| Selected extract |
----

Saint Lucius in Brugherio, Italy, () is a small church dedicated to Saint Lucius in the grounds of the Villa Sormani. First located in Lugano, Switzerland, where it was a Franciscan chapel, the building was disassembled and transported to Brugherio, where its reconstruction was completed 17 years later.

History

Origins and purchase by Count Andreani 
Pope Lucius's shrine had been designed by Tommaso Rodari, an architect influenced by Bramante's style in Lombardy, or by Bramante himself. Built in Lugano, Switzerland, from 1520 to 1542 as Anthony of Padua's chapel, it was annexed to a Franciscan monastery. It is clear that the building was initially located in the Swiss city as evidenced by Giulio Pocobelli's inscription of 1813 and by Lugano's depiction from the 17th century. After Napoleon's suppression of religious orders, in 1812 it was auctioned by the  of Canton Ticino, and bought by Natale Albertolli, a rich businessman who was the brother of architect Giocondo Albertolli. Impressed by the shrine's beauty, he managed to prevent its demolition by his brother Natale who had planned to use its materials. Albertolli owed his success to its purchase by Gian Mario Andreani (1760–1830), the brother Count Paolo Andreani, the first man in Italy to fly a balloon. He asked Albertolli to "bring" the church close to the Villa in Moncucco.

----

| Entries provided |
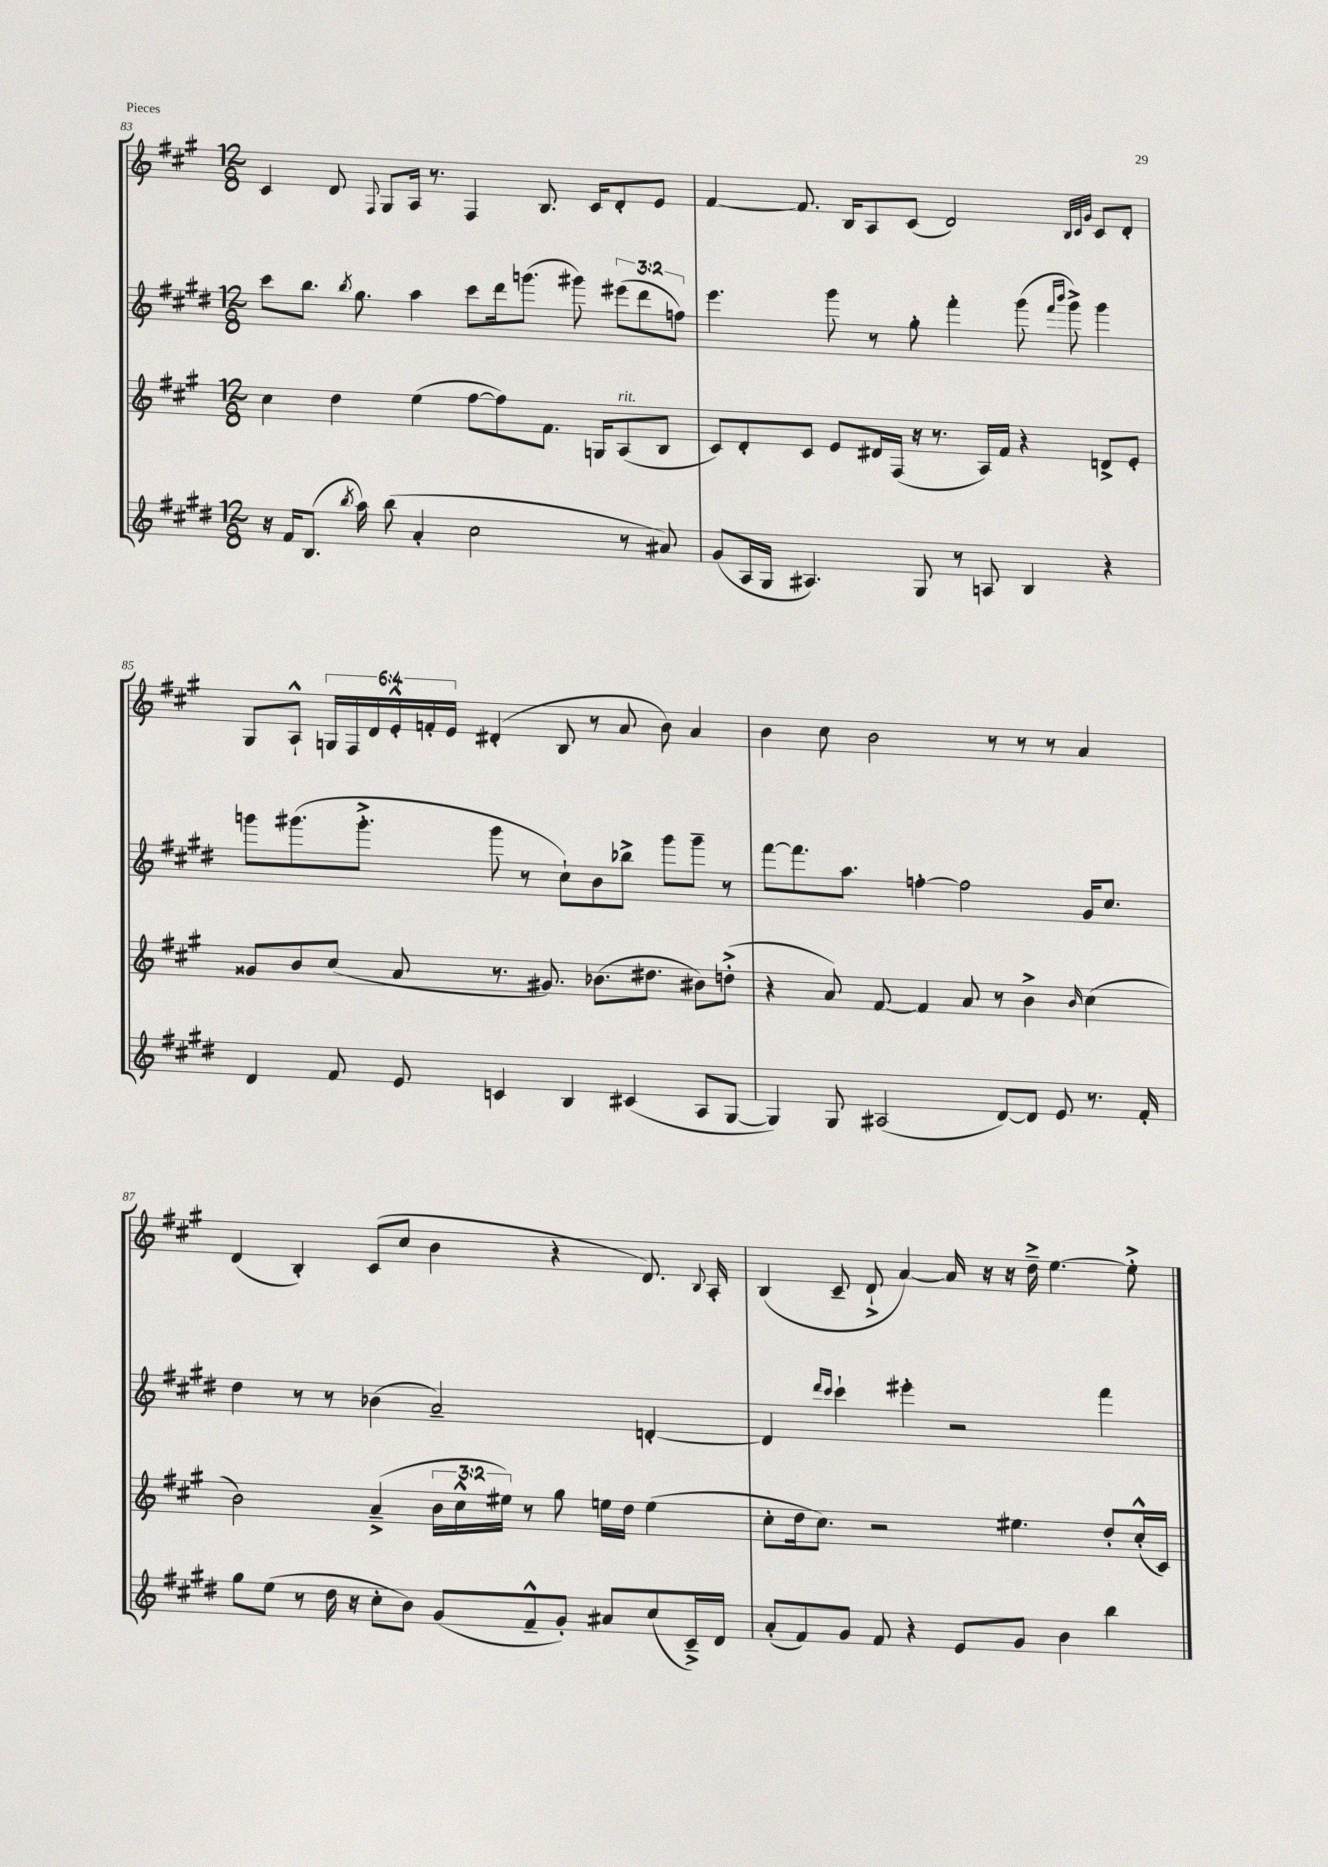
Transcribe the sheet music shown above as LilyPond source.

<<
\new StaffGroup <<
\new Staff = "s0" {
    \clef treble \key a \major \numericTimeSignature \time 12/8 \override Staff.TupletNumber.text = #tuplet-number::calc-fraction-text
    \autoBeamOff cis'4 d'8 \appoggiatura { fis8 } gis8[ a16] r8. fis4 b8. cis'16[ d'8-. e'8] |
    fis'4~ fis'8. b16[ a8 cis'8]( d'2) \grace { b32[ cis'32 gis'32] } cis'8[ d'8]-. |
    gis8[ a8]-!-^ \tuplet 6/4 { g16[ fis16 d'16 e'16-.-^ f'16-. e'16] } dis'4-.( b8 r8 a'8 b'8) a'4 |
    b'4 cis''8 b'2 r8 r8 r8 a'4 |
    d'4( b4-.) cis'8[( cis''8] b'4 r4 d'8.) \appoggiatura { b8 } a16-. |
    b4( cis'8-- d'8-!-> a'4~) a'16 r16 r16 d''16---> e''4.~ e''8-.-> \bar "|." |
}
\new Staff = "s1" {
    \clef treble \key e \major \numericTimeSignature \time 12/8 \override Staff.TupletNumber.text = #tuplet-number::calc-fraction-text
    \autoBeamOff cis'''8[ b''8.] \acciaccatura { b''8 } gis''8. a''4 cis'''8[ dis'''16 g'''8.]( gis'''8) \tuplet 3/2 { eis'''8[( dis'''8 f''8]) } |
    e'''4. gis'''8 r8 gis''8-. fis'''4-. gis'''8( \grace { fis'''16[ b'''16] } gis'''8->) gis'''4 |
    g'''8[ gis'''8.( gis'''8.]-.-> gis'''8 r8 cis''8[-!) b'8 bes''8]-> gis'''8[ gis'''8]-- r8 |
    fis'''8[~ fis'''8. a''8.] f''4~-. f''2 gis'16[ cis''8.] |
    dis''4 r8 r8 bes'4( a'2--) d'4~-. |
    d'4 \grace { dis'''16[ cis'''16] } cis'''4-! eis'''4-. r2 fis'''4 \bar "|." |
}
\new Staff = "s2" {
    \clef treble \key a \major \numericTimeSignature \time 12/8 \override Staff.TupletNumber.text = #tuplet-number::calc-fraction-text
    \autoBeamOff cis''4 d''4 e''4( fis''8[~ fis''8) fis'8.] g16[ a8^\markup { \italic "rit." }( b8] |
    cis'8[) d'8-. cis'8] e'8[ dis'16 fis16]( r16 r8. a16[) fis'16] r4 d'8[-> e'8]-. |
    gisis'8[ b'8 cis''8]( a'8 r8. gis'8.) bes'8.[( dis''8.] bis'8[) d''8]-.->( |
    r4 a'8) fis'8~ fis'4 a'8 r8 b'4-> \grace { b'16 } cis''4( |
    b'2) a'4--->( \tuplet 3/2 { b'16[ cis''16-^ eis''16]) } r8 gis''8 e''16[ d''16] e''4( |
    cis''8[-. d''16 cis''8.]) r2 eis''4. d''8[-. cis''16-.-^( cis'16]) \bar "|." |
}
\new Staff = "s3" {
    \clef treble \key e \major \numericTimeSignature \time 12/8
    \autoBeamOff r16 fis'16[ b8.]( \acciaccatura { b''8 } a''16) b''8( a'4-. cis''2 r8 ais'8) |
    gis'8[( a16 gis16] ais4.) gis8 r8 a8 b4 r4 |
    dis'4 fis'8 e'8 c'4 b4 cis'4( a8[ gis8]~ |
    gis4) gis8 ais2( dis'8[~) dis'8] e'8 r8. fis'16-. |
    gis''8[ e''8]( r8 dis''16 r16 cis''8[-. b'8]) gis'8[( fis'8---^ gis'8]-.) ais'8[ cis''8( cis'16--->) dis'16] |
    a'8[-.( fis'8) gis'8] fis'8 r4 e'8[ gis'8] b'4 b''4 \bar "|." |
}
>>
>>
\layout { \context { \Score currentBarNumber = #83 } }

----

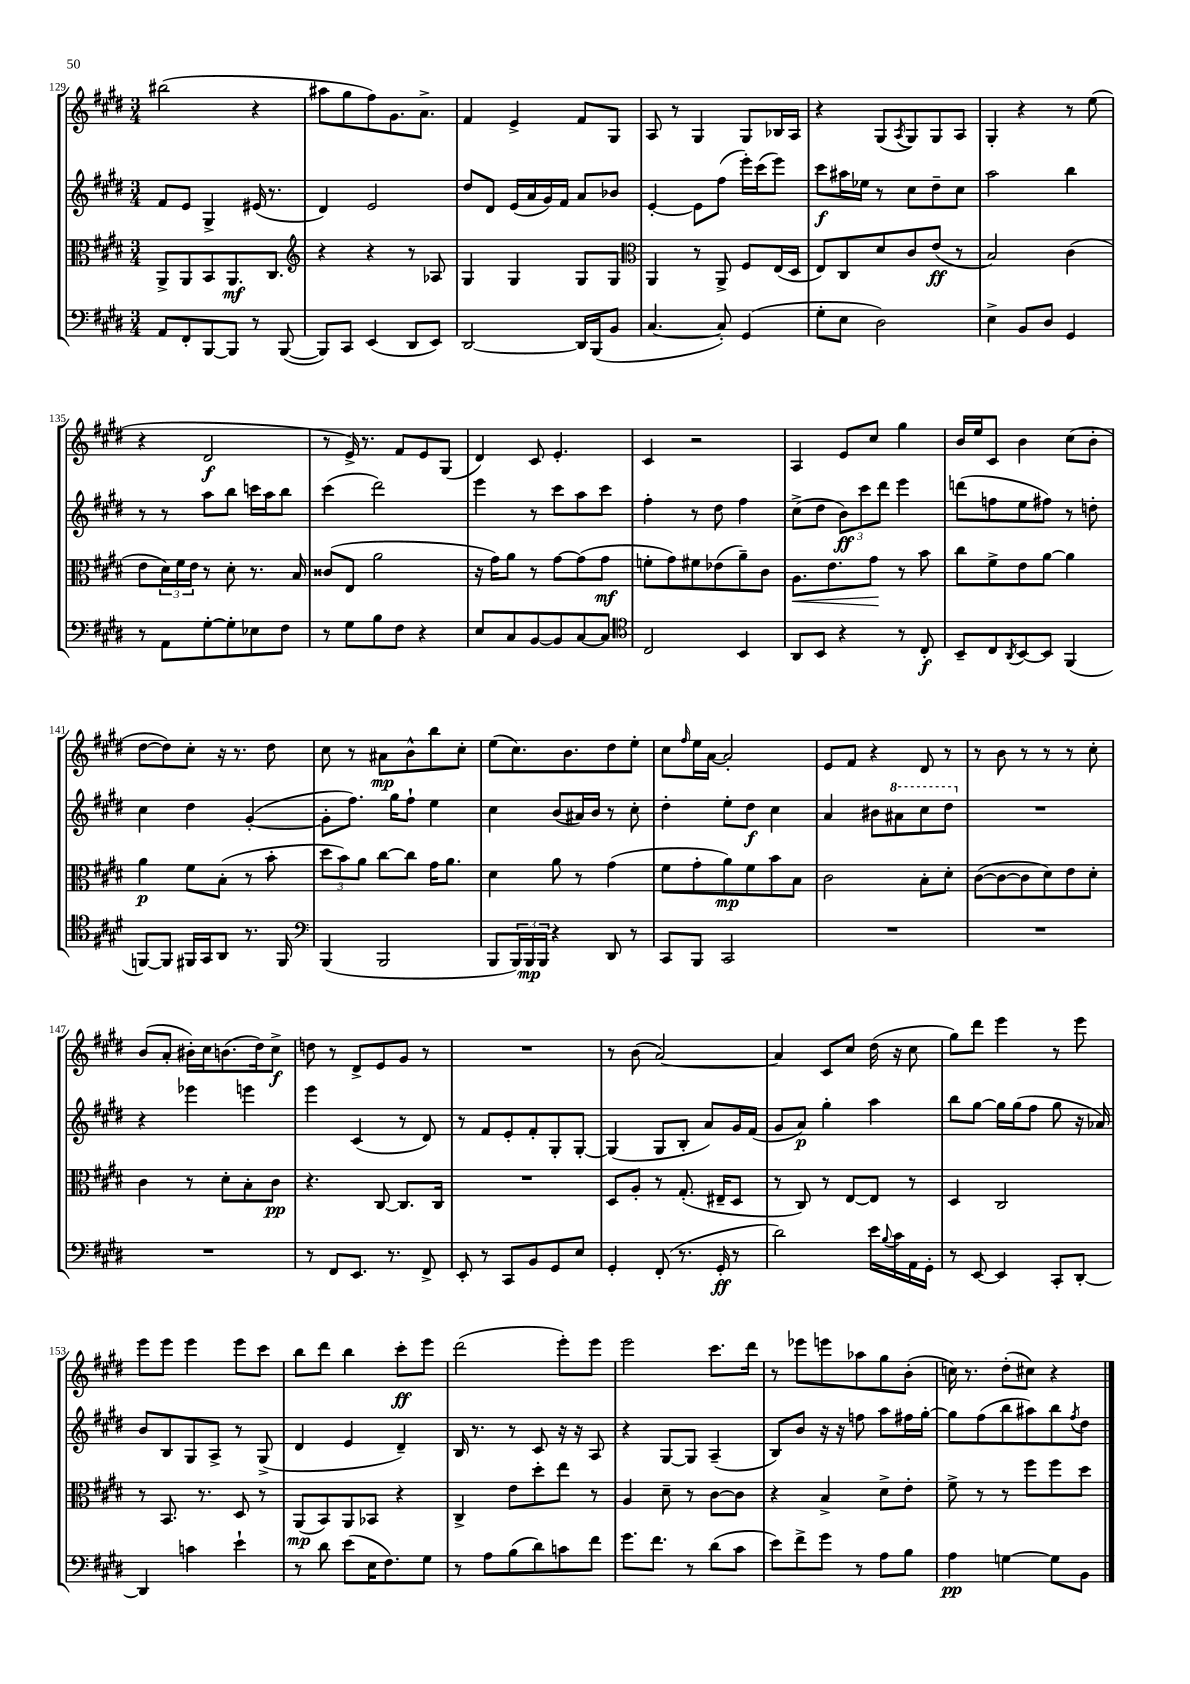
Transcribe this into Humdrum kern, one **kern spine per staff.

----

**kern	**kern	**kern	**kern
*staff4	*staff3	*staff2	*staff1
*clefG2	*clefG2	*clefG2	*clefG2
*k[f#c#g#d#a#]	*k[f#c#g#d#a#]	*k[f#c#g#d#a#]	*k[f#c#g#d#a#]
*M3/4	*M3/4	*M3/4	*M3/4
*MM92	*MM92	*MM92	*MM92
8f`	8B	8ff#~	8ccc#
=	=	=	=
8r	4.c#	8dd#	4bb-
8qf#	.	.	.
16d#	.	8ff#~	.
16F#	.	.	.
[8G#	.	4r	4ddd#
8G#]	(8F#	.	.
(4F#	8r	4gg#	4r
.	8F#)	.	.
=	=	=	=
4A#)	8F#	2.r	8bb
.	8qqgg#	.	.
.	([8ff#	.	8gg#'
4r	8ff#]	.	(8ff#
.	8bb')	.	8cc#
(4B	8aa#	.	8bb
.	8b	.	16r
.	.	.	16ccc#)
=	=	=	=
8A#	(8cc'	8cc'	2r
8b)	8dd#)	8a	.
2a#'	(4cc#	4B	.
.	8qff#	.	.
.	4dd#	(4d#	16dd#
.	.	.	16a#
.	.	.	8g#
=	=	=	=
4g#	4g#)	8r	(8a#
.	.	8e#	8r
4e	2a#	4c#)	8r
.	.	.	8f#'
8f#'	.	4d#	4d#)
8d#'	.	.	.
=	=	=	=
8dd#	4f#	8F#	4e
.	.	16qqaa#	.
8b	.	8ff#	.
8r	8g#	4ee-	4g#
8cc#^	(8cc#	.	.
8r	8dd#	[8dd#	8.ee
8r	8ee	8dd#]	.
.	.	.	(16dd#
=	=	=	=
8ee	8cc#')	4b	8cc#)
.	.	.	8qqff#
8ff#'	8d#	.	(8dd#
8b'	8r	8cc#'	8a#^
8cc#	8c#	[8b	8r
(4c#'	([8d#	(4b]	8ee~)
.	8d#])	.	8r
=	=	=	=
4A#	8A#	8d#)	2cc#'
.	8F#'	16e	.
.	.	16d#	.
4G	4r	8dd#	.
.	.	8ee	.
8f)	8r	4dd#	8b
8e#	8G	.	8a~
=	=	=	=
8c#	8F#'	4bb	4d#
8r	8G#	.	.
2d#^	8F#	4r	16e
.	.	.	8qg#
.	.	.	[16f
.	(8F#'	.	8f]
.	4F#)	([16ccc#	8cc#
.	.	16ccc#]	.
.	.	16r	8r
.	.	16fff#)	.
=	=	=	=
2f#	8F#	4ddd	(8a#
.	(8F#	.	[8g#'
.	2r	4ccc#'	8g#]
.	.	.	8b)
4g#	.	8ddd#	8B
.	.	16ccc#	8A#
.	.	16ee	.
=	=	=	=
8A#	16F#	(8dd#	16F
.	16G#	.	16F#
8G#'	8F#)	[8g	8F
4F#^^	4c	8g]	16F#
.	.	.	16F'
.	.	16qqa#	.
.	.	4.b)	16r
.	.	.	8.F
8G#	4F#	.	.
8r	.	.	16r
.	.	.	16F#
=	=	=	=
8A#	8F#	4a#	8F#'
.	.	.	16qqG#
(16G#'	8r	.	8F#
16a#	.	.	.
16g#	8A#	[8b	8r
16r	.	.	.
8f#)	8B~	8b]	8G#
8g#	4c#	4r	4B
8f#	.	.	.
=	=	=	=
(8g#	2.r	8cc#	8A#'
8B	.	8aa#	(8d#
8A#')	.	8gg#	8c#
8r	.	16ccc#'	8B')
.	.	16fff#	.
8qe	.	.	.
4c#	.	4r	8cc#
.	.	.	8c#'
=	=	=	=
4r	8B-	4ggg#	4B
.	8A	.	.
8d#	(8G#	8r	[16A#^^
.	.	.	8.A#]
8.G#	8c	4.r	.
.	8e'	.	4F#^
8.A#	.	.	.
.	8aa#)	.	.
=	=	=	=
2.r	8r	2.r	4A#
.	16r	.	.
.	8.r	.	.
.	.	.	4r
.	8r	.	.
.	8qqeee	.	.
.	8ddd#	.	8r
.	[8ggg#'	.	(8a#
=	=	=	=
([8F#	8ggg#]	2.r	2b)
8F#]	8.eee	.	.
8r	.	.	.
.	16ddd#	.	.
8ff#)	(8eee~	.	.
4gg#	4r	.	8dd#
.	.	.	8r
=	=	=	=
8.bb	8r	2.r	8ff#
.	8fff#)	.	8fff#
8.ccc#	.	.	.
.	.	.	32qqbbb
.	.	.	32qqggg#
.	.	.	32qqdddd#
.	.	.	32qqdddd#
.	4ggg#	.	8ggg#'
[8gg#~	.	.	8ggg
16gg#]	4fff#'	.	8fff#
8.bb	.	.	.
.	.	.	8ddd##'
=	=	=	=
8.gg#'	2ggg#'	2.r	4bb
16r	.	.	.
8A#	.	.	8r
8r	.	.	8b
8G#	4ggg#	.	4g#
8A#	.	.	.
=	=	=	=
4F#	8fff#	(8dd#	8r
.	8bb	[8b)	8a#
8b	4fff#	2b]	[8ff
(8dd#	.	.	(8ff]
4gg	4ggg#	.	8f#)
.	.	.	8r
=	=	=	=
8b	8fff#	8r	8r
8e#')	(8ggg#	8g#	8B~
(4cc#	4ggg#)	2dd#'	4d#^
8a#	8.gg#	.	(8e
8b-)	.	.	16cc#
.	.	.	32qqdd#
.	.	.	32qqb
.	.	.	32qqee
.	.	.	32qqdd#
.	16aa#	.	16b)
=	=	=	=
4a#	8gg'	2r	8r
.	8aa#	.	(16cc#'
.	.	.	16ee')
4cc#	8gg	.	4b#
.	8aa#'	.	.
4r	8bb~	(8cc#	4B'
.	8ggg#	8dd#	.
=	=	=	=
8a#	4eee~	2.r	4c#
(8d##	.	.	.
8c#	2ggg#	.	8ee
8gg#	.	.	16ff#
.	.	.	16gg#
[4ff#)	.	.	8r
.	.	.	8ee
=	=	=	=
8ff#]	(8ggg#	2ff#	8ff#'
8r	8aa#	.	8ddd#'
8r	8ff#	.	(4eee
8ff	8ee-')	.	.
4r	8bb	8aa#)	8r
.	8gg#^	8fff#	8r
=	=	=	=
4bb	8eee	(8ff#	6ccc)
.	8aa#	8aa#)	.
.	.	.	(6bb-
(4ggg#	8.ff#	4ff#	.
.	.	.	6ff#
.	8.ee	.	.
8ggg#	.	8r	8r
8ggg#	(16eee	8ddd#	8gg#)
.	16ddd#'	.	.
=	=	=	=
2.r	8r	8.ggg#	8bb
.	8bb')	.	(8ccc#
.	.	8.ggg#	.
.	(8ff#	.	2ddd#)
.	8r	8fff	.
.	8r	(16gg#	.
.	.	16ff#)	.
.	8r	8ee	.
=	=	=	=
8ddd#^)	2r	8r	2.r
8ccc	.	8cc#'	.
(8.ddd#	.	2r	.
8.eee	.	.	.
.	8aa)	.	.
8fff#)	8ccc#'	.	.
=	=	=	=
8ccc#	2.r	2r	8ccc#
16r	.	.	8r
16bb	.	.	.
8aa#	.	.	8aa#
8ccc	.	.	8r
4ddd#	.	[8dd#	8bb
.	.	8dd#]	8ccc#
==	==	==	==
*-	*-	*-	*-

----

| Directive |
Reproduce the stretch of the passage on the church of Saint Lucius from "Saint Lucius in Brugherio, Italy, ()" through "17 years later.". The lines have no connection to the passage on the church of Saint Lucius.

| Exercise response |
Saint Lucius in Brugherio, Italy, () is a small church dedicated to Saint Lucius in the grounds of the Villa Sormani. First located in Lugano, Switzerland, where it was a Franciscan chapel, the building was disassembled and transported to Brugherio, where its reconstruction was completed 17 years later.